**Recorded data**
◇ ◇ ◇ ◇ ◇ ◇ ◇

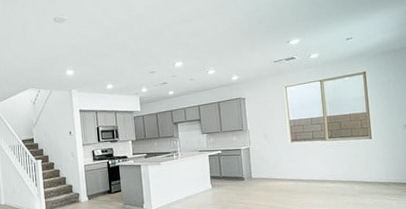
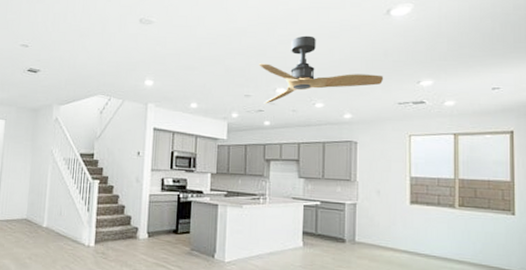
ceiling fan: none [158,14,261,77] -> present [258,35,384,104]

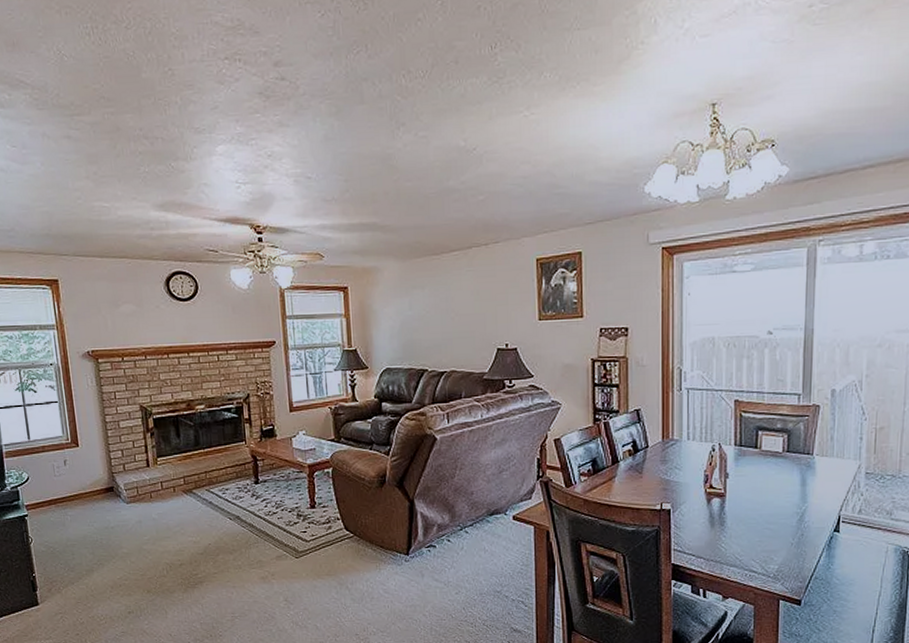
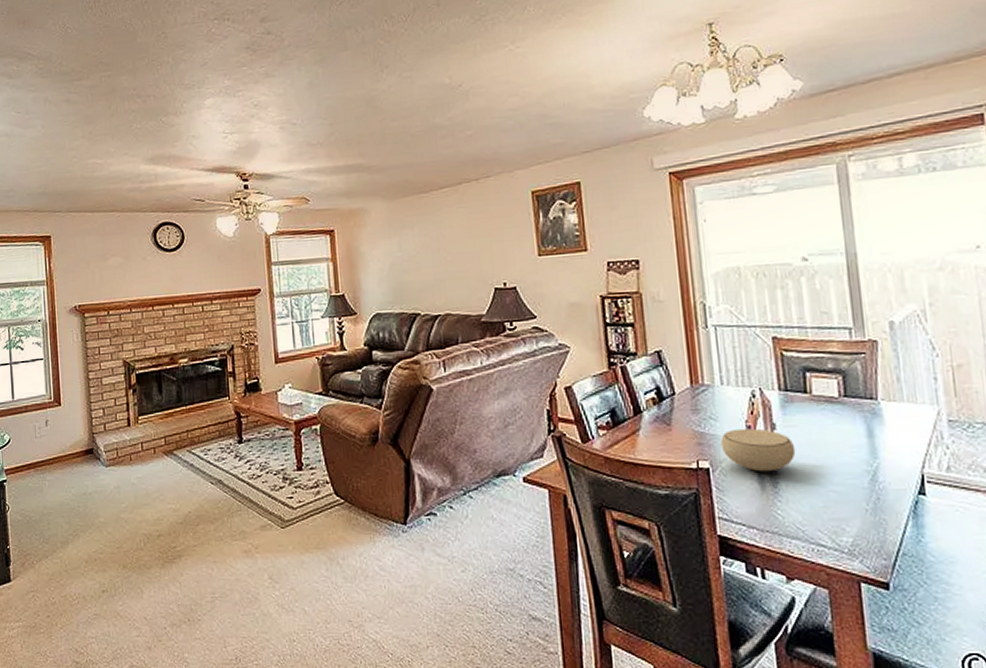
bowl: none [682,477,742,513] -> present [721,428,796,472]

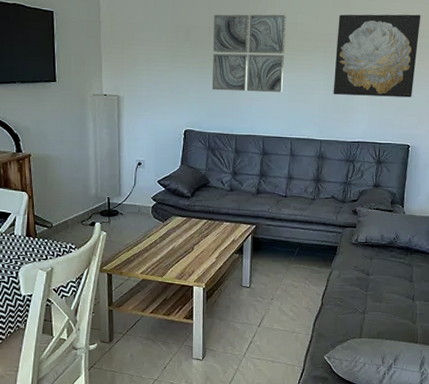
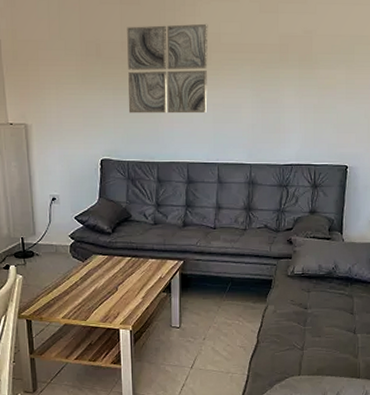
wall art: present [333,14,421,98] -> none [262,17,358,113]

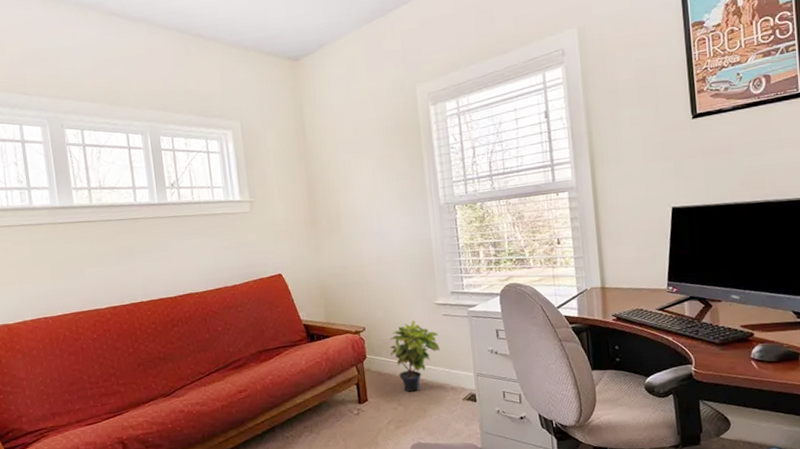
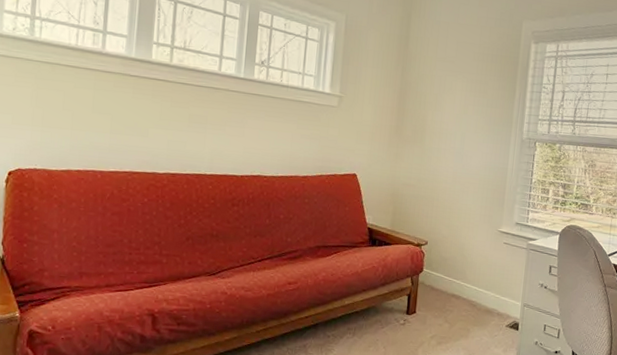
potted plant: present [389,321,440,392] -> none [446,243,496,312]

◇ ◇ ◇ ◇ ◇ ◇ ◇

Output all of the data above exactly; no pictures should appear.

**Written solution**
ceiling fan: none [158,14,261,77] -> present [258,35,384,104]

bowl: none [682,477,742,513] -> present [721,428,796,472]

wall art: present [333,14,421,98] -> none [262,17,358,113]

potted plant: present [389,321,440,392] -> none [446,243,496,312]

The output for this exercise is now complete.